When standing a dog’s forelimb fits into the shoulder sockets vertical to their forepaws. They don’t have collar bones giving them a greater range of movement to stretch their front legs out when jumping and running. When running or jumping their forelegs, along with various muscles, extend out in front of them. These muscles are attached to their neck, ribcage, spine and shoulder blades. At a full run a dog will lower its head and push its head forward that allows even more shoulder movement. When a dog lands a jump it lands with its full weight on its forelegs and shoulder sockets.
We might not be aware of or notice our dog has shoulder joint pain as a result of muscle strain or a stress injury to tendons. Although most strains or small tears in the shoulder will resolve themselves within a week we wouldn’t want to compact stress on their joints if we knew they had pain. A more serious shoulder joint injury may result in a dog limping but often handlers think it’s a forelimb muscle pull.

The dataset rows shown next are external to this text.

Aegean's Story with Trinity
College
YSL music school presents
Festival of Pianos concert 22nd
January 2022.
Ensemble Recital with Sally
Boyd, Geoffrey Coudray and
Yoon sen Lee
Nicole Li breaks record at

Our dogs will continue to work for us even if through discomfort. They will jump over those high bars. They will keep chasing those tossed balls. It is up to us as the handlers to understand their tenacity to keep going. We need to monitor their activity. If dogs are not accustomed to jumping or doing multiply short fast paced runs they can easily put too much strain on the shoulder joint. And although shoulder injuries are most common in large breeds smaller breeds can also succumb to shoulder injuries.
All dogs in my class jump at low heights to begin with. The dog has a lot to think about including the take-off point and landing place. When the dog shows confidence I will move the bar up. But to what height depends on the breed and the style of the dog jumping. Agile breeds such as Border Collies and Shelties can easily jump their assigned height with style. Chesty and heavy breeds such as Boxers I prefer to see jumping at a lower height. Remember we might not always know they are feeling pain so think of the impact of their weight on their shoulder sockets. As they get older the dogs jump height can be lowered again. What I look for is their style…legs stretched forward at ease…or are they tucked under them?
Dog agility is not just about obstacles and their ability to jump. It’s about being fit enough to run and jump without injury. Classrooms and practise sessions can give the obstacle training required but it is the keep fit sessions that includes short sprints with your dog outside the arena that will condition your dog to do agility injury free.